- Born: 5 May 1922 Dortmund Germany
- Died: 3 October 2006 (aged 84) Eastbourne, East Sussex
- Known for: Her work as a pioneer of nursing research in the UK
- Honours: MBE, FRCN, PhD

= Charlotte Kratz =

Nurse and nursing educator from the United Kingdom (1922–2006)

Charlotte Regina Kratz MBE, FRCN, PhD (5 May 1922 – 3 October 2006) was a trained nurse from the United Kingdom known for her pioneering community health work.

== Early life ==
Kratz was born in Dortmund, Germany. She was the only child of Norbert and Johanna Kratz. She went to Storrington School in Westcliff-on-Sea, England, to escape the persecution of the Jewish people in Germany.

== Nursing career ==
Kratz started her nurse training at The Nightingale Training School for Nurses, St Thomas' Hospital, in 1944. It took two years to gain a training place due to her status as an alien. As her training was during the war she did the practical component at the Royal Infirmary of Edinburgh. She completed her training in 1947 and registered as a nurse in March 1948. Kratz specialised in community nursing. She trained as a district nurse working with Berkshire County Council as a district nurse, midwife and health visitor in Lambourn, Berkshire. She completed her midwifery training at the Woolwich Hospital for Mothers and Babies and Lady Raleigh District Nursing Home, Leytonstone.

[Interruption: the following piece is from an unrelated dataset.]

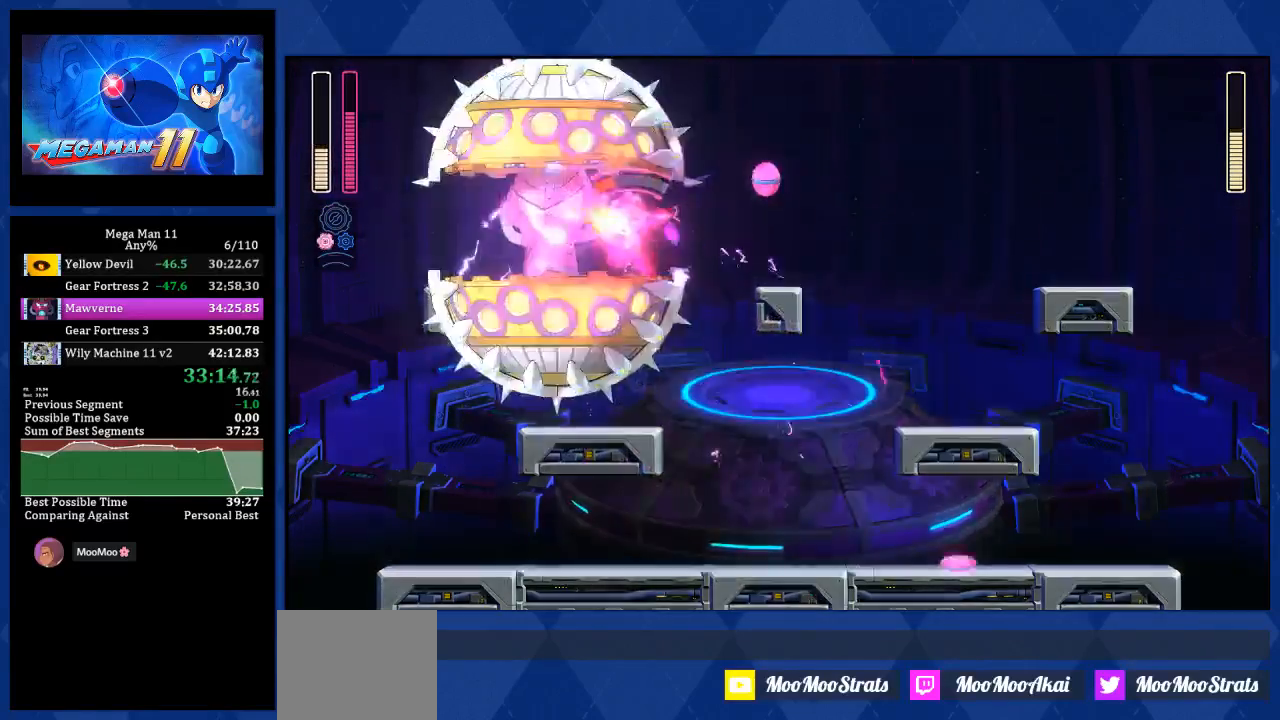
{"dt_ms": 500, "buttons": ["DPAD_RIGHT"], "left_stick": "center", "right_stick": "center", "events": [[33, "L2", "up"], [100, "DPAD_LEFT", "up"], [133, "CROSS", "up"], [133, "R1", "up"], [200, "DPAD_RIGHT", "down"], [250, "L2", "down"], [317, "L2", "up"]]}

From 1959 to 1963, Kratz worked as the Superintendent of Dar es Salaam District Nursing Service in Tanganyika (now Tanzania). She used this experience to campaign for special training for community nurses in the UK. When she returned to England she took a community nurse tutor course at the Royal College of Nursing (RCN). She became the UK's first community health tutor at the Royal Free Hospital in 1965. Kratz also spent her time campaigning for district nursing, freelancing with the Nursing Times, until she retired in 1988. The Nursing Times took on the District Nurses Action Campaign due to her influence, and Kratz was elected to the newly formed English National Board for Nursing and to the United Kingdom Council for Nursing, Midwifery and Health Visiting.

Kratz was the first nurse to graduate as a doctor of philosophy. She completed her PhD in 1974 focusing on long term care of stroke patients.

Kratz was a founder member of staff at the Department of Nursing at the University of Manchester.

Kratz is regarded as one of three pioneers of nursing research along with Professor Jean McFarlane, and Dr Dorothy Baker at the University of Manchester who inculcated an interest in nursing research.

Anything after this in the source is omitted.